## Work instruction
Work out how many lines in the material below hold the word "Mixed". Write only the number.
***** Data provided *****
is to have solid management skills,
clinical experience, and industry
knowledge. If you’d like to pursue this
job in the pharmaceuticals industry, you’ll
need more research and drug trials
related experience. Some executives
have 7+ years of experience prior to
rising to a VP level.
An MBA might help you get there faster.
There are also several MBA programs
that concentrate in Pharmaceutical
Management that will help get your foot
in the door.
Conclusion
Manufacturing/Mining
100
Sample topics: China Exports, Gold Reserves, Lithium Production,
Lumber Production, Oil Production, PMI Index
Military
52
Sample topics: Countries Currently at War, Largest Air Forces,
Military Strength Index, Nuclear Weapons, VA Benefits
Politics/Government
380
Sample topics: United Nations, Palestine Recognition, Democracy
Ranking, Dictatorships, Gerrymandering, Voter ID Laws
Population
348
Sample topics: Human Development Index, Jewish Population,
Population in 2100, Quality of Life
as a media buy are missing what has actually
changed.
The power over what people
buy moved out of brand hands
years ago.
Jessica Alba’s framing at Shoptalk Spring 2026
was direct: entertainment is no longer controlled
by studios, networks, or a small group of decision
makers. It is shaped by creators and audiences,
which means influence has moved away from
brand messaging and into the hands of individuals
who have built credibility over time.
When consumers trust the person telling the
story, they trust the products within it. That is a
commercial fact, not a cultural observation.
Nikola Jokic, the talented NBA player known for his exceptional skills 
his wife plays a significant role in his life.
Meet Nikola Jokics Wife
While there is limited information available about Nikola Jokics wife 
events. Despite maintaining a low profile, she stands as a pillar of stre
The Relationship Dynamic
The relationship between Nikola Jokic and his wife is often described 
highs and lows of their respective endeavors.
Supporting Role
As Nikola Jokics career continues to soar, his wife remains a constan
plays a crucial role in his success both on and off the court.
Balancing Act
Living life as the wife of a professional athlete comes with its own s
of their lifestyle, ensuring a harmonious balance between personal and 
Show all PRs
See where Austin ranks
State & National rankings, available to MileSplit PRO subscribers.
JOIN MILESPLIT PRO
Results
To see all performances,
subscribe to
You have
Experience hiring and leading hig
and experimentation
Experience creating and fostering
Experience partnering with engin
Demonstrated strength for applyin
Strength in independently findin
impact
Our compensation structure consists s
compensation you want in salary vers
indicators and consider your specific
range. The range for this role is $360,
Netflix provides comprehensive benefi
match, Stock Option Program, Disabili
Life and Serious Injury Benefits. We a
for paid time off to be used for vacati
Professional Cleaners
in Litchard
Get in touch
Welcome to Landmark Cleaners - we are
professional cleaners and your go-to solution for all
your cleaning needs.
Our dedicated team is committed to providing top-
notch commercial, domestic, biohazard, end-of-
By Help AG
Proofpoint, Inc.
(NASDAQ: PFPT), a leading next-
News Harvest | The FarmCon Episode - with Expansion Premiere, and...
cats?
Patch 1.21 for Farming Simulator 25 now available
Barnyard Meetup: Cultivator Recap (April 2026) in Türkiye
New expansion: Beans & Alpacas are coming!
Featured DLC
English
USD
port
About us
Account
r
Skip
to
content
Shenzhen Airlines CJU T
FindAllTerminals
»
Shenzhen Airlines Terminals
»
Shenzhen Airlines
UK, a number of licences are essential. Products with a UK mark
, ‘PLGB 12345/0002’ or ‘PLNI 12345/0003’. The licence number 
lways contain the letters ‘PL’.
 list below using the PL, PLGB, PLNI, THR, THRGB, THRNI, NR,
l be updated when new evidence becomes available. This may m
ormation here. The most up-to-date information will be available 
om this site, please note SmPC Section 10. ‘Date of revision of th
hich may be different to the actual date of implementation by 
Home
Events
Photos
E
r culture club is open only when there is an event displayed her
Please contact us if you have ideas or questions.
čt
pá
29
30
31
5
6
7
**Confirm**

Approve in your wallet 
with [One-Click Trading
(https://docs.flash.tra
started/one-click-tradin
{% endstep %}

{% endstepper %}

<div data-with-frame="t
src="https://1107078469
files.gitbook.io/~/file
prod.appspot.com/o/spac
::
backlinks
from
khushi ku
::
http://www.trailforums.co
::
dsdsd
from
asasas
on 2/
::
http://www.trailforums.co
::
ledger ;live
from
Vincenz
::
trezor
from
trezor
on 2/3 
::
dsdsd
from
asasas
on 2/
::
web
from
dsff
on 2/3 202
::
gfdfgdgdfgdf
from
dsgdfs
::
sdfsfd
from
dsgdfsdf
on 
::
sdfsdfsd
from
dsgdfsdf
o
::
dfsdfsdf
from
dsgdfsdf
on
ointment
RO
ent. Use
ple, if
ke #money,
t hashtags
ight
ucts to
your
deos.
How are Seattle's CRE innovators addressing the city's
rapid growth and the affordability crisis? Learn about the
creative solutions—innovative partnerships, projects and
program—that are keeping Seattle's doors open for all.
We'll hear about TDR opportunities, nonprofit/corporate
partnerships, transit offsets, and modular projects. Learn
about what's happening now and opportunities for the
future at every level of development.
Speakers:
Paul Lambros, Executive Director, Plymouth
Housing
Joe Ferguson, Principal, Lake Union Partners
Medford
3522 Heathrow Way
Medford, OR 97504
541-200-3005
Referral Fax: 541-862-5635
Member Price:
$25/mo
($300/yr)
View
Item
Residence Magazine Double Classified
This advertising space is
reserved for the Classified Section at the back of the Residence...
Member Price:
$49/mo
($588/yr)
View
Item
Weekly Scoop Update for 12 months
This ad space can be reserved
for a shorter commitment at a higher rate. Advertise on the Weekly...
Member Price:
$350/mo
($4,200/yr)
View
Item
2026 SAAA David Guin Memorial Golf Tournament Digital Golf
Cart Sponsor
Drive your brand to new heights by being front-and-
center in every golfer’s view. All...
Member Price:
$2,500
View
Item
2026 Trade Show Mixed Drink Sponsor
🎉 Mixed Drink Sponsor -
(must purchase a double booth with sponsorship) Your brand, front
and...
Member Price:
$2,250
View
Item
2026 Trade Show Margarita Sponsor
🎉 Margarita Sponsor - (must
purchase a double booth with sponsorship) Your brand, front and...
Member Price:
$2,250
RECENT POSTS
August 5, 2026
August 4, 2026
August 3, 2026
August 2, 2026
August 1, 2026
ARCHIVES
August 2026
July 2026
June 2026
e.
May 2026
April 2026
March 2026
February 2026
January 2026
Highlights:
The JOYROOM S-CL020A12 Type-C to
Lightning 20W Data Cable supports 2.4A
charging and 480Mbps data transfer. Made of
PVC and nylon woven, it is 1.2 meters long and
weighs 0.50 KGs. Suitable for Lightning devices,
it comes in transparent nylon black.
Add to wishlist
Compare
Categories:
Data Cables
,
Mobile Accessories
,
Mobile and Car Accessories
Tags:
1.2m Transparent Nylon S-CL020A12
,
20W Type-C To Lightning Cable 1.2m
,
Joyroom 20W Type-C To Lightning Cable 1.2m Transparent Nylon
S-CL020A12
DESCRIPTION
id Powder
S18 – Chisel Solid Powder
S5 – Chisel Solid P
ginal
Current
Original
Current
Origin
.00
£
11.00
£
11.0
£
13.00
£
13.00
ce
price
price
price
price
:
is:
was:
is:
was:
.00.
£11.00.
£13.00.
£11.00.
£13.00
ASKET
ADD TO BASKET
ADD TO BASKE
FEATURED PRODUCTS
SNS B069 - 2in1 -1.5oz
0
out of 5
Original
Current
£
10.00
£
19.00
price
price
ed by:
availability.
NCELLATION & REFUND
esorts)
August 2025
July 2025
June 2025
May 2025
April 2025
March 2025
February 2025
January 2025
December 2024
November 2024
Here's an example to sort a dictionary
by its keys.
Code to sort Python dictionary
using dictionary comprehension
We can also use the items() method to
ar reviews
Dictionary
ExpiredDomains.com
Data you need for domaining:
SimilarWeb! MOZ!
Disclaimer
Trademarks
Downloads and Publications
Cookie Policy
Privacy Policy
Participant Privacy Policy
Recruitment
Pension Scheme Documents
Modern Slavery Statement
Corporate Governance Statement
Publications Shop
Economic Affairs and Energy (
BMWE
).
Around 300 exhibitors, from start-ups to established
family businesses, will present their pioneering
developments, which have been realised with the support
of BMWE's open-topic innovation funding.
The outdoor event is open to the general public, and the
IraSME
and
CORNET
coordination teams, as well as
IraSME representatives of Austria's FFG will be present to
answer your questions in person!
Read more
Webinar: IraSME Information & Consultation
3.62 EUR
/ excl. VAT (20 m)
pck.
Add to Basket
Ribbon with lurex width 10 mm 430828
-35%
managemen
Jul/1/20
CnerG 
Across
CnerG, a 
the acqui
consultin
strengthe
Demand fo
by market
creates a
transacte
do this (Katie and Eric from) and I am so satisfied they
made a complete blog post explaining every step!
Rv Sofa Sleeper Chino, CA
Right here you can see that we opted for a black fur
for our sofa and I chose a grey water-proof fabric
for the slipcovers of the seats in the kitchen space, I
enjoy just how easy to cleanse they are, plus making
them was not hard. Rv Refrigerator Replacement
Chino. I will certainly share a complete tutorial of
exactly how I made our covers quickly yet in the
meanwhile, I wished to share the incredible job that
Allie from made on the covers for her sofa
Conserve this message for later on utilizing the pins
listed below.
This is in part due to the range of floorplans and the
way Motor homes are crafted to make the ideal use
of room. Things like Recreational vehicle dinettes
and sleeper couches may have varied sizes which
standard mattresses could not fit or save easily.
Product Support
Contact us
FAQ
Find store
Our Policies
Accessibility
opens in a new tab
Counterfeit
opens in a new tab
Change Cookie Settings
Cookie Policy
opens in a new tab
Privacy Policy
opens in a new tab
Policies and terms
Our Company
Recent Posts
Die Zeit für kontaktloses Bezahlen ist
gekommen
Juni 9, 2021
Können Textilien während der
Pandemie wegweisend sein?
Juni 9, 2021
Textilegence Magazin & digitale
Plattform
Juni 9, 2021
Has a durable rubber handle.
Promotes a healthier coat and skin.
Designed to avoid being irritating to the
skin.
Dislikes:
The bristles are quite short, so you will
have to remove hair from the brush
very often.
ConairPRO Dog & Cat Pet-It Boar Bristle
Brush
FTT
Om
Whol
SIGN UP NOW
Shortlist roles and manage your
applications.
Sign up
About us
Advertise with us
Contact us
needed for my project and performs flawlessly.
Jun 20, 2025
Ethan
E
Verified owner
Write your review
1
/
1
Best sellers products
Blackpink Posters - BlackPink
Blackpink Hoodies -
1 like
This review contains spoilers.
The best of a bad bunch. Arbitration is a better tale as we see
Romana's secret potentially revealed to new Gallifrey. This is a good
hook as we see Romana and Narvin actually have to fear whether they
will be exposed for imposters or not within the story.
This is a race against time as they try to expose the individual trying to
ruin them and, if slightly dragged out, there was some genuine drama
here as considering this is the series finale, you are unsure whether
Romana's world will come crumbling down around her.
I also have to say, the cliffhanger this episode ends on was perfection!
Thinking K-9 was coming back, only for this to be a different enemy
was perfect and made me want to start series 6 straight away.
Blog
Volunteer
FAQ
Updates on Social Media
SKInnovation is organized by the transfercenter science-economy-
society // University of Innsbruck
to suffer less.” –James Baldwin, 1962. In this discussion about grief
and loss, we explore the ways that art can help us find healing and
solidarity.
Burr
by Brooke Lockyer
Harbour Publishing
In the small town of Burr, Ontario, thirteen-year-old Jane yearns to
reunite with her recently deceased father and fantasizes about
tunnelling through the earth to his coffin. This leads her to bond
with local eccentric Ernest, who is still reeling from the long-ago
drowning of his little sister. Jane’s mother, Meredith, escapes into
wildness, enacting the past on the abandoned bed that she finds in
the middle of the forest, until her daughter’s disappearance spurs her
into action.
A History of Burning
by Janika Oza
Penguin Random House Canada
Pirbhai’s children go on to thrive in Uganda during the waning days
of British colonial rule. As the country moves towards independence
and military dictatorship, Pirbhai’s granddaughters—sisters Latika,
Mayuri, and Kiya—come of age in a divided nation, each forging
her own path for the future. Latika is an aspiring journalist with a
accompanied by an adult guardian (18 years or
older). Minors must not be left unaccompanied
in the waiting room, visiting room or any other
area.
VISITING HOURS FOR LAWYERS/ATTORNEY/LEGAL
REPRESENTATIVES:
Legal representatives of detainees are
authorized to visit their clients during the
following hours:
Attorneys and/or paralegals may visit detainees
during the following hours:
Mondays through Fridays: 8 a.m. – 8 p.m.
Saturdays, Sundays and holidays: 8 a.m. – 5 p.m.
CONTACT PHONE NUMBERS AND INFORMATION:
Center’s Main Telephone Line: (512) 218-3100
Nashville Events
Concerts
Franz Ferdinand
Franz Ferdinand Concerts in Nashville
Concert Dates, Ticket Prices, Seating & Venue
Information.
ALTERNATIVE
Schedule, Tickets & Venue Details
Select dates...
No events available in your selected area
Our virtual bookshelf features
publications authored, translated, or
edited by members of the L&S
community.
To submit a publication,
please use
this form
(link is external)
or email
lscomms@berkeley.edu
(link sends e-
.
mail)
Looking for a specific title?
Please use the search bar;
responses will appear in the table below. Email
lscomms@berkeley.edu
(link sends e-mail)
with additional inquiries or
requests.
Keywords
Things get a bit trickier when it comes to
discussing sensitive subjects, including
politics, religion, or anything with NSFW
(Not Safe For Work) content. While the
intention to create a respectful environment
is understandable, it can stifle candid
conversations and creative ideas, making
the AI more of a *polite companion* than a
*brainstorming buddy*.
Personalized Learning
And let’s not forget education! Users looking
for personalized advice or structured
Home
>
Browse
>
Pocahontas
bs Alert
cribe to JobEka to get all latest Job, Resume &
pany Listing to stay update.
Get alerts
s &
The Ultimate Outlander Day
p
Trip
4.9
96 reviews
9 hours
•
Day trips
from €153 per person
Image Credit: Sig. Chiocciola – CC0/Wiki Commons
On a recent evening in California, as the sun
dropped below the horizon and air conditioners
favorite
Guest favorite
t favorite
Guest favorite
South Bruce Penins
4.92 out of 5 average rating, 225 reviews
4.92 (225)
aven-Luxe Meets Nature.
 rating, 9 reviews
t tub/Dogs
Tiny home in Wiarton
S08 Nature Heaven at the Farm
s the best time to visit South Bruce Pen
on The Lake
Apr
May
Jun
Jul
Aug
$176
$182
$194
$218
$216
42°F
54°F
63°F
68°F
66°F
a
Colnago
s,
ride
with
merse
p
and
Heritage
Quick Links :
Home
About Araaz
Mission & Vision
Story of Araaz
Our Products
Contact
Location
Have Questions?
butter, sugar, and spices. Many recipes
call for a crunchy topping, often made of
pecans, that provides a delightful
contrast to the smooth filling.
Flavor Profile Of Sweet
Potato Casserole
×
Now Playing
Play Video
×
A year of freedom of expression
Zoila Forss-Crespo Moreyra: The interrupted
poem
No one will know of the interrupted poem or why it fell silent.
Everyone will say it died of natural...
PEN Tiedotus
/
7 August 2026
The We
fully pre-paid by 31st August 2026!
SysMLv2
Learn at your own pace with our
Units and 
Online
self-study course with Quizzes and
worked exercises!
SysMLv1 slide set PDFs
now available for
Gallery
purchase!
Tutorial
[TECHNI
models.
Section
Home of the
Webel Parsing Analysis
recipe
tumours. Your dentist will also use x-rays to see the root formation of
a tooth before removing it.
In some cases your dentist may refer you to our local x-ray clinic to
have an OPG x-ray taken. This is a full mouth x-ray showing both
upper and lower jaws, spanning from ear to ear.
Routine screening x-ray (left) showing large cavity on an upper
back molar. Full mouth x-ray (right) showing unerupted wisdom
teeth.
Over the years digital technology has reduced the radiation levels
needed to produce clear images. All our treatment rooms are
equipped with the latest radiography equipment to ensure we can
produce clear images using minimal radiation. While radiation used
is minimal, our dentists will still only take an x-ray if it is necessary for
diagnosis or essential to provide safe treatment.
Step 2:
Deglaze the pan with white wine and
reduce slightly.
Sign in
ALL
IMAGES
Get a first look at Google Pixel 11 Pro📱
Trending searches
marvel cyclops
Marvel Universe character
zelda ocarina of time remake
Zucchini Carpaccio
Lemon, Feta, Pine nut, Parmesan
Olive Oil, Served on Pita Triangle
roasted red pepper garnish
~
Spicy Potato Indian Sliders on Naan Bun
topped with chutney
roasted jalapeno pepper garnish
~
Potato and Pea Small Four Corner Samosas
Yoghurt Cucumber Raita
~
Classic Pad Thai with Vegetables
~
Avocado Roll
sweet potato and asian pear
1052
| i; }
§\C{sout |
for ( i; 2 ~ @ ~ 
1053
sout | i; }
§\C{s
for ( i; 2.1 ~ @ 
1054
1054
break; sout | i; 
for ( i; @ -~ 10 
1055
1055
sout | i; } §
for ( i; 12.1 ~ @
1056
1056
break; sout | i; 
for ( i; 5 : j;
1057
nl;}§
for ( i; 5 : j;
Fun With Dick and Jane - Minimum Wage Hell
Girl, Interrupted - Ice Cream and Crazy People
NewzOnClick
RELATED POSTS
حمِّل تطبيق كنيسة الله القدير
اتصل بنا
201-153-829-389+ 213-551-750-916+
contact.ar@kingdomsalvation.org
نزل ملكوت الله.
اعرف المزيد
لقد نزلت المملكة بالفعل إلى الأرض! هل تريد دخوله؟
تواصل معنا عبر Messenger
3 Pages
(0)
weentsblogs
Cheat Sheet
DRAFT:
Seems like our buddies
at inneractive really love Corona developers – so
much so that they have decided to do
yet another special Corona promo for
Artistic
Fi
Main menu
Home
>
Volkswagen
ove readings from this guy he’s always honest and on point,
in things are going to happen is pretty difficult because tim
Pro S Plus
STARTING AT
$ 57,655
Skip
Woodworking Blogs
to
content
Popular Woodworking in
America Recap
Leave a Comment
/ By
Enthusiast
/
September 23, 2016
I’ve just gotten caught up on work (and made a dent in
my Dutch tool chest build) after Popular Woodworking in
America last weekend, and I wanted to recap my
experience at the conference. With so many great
*****
## Exercise answer
2